Published in final edited form as: Clin Cancer Res. 2021 Jun 22;27(16):4652–4663. doi: 10.1158/1078-0432.CCR-20-5039

Figure 5. SOX11i inhibit SOX11-dependent signaling and gene expression.

Figure 5.

(A) Line graph showing percentage of BTK phosphorylation in JVM-2 (orange), Mino (green), Z-138 (purple) and JeKo-1 (blue) after 24 hours of treatment with compound E, compound R and compound T. Cells were treated with 10 μM, 20 μM, 30 μM and 40 μM of each compound. The average and mean standard deviation were calculated after experiments were done three times.
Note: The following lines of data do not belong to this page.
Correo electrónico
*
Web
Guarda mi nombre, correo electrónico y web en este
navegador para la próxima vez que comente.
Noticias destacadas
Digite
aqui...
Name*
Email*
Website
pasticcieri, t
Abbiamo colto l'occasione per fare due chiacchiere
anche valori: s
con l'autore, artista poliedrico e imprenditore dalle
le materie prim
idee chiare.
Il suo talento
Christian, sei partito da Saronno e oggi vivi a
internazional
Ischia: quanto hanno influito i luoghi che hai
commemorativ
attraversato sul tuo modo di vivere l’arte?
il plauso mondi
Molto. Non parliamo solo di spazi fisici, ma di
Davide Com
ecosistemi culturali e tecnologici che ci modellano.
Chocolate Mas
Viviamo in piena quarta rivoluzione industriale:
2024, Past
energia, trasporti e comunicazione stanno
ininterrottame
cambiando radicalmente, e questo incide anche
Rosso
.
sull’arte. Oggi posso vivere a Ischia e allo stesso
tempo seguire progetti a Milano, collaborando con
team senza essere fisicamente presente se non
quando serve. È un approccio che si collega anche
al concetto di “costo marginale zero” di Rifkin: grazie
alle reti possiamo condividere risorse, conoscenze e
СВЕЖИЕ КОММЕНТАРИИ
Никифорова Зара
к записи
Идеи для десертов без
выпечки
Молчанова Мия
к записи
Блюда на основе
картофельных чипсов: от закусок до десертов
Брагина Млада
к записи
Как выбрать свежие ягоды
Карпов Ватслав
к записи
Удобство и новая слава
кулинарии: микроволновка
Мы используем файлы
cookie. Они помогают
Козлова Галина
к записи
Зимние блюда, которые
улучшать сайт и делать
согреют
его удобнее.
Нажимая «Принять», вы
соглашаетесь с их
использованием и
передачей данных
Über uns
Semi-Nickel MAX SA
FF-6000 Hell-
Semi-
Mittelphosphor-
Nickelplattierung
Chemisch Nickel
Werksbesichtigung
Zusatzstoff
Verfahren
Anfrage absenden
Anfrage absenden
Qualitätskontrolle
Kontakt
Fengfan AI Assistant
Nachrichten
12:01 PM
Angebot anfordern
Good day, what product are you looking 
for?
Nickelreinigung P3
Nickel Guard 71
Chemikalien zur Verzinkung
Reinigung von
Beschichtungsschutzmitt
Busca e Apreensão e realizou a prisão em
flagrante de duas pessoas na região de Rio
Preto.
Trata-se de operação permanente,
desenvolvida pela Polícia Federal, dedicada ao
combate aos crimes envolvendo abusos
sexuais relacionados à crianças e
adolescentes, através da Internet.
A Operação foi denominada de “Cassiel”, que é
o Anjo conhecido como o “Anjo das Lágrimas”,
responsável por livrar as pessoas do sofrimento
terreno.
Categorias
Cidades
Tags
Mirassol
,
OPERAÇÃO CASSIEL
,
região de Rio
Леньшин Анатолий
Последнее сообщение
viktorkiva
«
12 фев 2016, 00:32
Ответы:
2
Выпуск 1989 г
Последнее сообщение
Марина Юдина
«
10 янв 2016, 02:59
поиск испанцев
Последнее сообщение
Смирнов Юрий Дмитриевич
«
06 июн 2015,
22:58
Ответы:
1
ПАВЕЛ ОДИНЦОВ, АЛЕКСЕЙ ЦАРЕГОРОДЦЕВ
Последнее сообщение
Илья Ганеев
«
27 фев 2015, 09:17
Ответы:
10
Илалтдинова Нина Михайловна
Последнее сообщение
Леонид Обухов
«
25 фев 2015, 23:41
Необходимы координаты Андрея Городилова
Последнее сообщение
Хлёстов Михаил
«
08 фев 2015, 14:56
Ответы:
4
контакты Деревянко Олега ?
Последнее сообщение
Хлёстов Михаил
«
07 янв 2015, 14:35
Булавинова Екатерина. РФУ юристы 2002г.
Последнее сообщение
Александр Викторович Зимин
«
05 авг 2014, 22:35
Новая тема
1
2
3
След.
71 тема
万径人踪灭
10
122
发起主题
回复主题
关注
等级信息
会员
Student’s t-test was used to calculate p-values: P ≤ 0.05 (*), P ≤ 0.01 (**), P ≤ 0.001 (***). (B) Bar graph showing percentage of BTK phosphorylation in JVM-2 (orange), Mino (green), Z-138 (purple) and JeKo-1 (blue) after 24 hours of treatment with 0.2% of DMSO, 20 μM of compound E, 20 μM of compound R, 20 μM of compound T, 1 μM of Ibrutinib and 10 μM of Ibrutinib. (C) mRNA expression of SMAD3, PPP3CA and PAX5 after JeKo-1, Mino, and Z-138 were treated with 0.2% of DMSO (black), 20 μM of compound E (pink), 20 μM of compound R (teal), and 20 μM of compound T (gold) for 24 hours. The average and mean standard deviation were calculated after experiments were done three times. Student’s t-test was used to calculate p-values: P ≤ 0.05 (*), P ≤ 0.01 (**), P ≤ 0.001 (***).